In the latest legal setback for Hungarian Prime Minister Viktor Orbán, the top EU court in Luxembourg ruled that Budapest had broken Union law by restricting access to the international protection procedure for asylum applicants in transit zones and unlawfully detaining them.
The European Court of Justice said Hungary had failed to fulfil its obligation to give effective access for asylum-seekers to submit their application, who were thus confronted with “the virtual impossibility of making their application.”
Since the EU migration crisis in 2015, the Hungarian government – which has fiercely opposed the idea of taking in migrants and refugees – has repeatedly come under fire from the EU over its practices.
Orbán’s government erected a fence, electrified in some places, along Hungary’s border with Serbia and Croatia in 2015, and a “transit zone” camps where migrants and asylum seekers were held, sometimes for more than a year.
The Court ruled earlier this spring that the “transit zones” amounted to detention, prompting Hungary to close down these camps.

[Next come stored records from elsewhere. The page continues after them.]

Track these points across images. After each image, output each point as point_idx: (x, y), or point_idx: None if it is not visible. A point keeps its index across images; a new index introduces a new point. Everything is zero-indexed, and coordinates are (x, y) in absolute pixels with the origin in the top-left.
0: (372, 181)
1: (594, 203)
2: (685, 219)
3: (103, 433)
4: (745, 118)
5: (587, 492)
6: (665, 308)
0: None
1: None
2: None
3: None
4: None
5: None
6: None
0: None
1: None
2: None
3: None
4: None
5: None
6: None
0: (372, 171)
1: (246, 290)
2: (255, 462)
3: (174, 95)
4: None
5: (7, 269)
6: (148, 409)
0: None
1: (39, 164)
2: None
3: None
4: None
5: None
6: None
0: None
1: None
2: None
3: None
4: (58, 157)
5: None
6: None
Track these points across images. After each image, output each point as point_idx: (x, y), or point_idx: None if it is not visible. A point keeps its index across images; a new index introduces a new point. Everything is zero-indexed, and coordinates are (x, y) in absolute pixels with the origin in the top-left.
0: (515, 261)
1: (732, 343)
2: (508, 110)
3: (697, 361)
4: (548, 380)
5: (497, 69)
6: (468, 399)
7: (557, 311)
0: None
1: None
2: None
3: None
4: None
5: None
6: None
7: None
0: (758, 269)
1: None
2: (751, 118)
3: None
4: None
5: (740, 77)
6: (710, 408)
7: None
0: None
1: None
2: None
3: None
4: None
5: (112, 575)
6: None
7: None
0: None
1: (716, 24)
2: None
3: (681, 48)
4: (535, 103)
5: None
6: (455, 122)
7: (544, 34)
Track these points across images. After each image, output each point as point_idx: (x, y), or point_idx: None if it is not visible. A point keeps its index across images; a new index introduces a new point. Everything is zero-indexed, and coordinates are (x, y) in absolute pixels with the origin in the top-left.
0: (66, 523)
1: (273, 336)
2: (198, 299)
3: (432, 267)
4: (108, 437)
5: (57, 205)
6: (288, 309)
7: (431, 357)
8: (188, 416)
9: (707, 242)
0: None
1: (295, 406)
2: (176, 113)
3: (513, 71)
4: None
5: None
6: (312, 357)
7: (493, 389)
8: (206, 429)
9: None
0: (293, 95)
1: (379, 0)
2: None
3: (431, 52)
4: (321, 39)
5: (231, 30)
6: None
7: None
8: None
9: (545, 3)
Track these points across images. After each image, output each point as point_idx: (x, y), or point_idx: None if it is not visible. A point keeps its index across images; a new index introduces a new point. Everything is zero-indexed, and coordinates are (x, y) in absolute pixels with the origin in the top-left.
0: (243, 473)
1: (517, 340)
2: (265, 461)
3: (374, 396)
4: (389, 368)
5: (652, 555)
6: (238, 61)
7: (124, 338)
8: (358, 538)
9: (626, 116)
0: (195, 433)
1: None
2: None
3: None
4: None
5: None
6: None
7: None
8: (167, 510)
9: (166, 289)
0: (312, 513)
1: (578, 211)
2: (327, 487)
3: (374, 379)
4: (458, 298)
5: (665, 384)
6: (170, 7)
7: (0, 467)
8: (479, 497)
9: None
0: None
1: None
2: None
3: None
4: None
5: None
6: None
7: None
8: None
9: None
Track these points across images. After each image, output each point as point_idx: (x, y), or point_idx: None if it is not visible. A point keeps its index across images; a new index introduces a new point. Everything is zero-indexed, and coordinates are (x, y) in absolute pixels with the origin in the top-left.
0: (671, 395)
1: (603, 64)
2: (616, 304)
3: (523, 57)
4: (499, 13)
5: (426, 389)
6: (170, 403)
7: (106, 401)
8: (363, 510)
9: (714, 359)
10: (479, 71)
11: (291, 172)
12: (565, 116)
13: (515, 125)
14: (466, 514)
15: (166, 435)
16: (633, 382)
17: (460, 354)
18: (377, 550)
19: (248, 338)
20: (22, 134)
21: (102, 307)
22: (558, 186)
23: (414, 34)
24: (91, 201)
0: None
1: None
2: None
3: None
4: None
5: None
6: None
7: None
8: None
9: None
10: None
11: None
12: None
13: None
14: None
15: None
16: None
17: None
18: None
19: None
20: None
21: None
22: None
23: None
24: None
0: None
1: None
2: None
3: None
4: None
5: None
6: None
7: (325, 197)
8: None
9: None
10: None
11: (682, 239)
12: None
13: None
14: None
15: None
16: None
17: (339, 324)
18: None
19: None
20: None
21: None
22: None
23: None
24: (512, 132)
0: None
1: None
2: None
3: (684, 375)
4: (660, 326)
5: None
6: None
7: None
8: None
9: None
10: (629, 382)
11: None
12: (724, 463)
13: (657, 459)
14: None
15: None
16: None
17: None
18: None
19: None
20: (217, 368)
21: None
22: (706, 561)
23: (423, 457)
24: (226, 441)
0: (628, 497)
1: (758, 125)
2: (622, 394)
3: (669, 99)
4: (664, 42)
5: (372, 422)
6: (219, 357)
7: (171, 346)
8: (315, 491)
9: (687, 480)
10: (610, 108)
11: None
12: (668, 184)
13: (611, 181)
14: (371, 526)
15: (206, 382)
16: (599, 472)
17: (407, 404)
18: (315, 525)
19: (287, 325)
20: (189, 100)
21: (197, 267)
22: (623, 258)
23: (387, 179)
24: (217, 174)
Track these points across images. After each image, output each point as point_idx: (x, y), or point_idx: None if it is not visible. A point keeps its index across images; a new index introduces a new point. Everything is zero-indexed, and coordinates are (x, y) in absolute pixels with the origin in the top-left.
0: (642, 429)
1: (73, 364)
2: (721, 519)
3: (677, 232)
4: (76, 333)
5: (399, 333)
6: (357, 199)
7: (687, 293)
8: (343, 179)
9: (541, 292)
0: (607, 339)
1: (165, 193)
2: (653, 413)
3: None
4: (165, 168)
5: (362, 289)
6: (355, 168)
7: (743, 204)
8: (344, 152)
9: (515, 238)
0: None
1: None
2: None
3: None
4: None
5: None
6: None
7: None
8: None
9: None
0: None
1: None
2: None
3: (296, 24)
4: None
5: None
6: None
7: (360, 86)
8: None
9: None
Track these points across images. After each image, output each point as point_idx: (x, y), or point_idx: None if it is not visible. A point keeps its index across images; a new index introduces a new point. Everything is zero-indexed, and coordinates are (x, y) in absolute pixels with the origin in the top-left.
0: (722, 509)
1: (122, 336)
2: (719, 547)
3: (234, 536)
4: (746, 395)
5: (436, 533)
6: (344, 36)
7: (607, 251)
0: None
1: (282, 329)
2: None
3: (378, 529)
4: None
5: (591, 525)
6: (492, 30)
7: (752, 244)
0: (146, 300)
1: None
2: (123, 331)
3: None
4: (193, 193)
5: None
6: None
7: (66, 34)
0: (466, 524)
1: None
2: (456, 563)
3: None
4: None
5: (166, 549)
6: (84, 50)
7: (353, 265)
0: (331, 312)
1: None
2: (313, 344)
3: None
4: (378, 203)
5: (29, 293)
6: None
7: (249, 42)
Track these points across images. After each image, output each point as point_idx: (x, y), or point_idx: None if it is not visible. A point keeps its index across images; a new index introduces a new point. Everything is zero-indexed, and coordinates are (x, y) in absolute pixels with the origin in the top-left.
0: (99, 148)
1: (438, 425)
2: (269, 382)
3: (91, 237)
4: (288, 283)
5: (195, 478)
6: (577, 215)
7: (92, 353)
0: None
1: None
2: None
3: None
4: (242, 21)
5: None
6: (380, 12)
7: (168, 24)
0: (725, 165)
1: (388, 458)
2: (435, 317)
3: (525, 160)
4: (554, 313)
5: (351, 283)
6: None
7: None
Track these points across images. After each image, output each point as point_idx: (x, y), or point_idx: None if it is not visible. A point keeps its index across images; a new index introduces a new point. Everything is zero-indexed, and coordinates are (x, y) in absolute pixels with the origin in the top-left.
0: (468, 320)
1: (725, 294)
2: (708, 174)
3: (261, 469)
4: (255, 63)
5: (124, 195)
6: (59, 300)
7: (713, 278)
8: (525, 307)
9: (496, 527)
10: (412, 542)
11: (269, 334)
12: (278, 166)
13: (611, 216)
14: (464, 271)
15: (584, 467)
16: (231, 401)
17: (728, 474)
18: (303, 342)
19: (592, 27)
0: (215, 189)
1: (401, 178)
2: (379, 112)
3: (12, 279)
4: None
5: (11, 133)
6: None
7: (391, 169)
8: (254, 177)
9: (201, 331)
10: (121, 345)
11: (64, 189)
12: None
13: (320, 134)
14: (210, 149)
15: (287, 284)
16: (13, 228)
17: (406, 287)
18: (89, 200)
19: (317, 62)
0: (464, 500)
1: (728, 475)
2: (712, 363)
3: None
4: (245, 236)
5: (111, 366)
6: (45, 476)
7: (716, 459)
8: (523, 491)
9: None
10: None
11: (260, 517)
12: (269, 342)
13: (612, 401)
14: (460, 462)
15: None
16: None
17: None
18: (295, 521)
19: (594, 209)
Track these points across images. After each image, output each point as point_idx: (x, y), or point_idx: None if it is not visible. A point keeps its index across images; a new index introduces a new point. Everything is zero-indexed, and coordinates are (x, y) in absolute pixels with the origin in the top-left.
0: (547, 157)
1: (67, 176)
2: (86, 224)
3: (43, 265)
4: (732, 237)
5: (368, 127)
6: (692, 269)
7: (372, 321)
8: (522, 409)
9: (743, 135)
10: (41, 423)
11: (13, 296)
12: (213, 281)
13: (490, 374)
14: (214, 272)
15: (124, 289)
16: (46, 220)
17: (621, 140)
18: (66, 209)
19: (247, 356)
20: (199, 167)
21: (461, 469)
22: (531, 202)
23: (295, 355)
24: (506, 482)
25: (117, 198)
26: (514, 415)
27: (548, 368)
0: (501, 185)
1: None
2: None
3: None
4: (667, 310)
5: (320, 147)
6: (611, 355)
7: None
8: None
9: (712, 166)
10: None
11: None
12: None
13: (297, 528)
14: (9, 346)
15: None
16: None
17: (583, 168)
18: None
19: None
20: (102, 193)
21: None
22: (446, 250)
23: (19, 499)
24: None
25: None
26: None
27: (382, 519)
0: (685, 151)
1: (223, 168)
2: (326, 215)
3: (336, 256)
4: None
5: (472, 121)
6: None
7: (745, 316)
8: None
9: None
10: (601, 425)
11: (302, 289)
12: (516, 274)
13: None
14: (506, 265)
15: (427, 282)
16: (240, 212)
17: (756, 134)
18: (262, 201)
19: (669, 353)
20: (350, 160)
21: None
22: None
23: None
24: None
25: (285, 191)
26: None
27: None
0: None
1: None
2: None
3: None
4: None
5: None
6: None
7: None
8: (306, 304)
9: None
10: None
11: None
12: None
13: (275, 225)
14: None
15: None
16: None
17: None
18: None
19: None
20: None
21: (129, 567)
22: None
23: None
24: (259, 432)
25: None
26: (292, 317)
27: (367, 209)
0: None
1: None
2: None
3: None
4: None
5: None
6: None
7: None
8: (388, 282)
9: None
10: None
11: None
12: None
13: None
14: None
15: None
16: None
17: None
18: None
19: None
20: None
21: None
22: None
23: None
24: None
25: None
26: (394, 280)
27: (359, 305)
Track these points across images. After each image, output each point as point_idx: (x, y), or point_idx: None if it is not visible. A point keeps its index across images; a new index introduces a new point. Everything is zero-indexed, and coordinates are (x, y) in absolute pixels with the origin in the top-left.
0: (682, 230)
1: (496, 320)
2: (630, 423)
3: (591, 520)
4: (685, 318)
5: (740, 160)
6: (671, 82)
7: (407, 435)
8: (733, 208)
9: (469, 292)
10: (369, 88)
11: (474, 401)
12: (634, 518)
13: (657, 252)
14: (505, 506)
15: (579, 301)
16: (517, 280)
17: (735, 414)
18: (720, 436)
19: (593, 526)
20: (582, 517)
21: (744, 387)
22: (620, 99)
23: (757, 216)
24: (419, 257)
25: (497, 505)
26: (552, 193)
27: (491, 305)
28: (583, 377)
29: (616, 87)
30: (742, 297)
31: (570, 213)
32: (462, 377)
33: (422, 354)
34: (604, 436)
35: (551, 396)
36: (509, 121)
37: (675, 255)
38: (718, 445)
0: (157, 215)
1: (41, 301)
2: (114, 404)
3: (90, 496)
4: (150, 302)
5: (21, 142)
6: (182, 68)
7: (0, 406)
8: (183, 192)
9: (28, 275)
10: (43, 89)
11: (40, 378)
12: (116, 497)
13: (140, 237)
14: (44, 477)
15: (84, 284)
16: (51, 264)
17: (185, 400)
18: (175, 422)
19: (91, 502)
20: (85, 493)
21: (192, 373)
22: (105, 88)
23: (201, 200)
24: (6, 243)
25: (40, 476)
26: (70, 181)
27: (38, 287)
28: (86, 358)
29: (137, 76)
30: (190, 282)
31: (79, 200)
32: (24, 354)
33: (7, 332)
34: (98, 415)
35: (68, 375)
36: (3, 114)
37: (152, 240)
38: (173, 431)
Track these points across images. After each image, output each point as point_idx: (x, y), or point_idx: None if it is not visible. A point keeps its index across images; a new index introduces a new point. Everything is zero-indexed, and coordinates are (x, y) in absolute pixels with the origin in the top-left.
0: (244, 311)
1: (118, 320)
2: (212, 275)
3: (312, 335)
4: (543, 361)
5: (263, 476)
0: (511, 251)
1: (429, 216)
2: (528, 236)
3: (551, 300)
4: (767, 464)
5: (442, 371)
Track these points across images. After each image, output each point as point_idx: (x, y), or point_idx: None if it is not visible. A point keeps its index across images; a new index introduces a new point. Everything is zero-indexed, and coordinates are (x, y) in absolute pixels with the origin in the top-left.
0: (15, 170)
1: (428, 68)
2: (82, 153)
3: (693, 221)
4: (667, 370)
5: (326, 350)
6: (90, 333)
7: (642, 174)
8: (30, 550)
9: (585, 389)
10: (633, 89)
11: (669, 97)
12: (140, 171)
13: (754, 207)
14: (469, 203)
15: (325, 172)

By only allowing asylum-seekers to submit their applications in the transit zones while simultaneously “drastically limiting” the daily number of people able to access these zones Hungary went against EU law, the court said.
It also found that Hungary broke Union law when conducting pushbacks of migrants and that it failed to secure the right to stay in Hungary for migrants launching an appeal in case of a rejected asylum application.
The case is the latest in a series of legal battles between Budapest and Brussels that Hungary has lost this year.
The Court has sided with the Commission and found that restrictions imposed on the foreign financing of civil organisations in Hungary were “discriminatory and unjustified,” while the Hungarian education law that had pushed the university funded by American billionaire George Soros to move out of Budapest ran contrary to the principle of academic freedom.
Human rights watchdogs hailed the latest decision. The Hungarian Helsinki Committee said the decision was a “landmark judgment,” stating that since July 2016, Hungary had pushed back more than 50,000 migrants to Serbia.
“Today’s verdict will hopefully put an end to one of the most shameful practices in Hungarian asylum policy,” András Kristóf Kádár, Co-chair of the Hungarian Helsinki Committee said in a statement.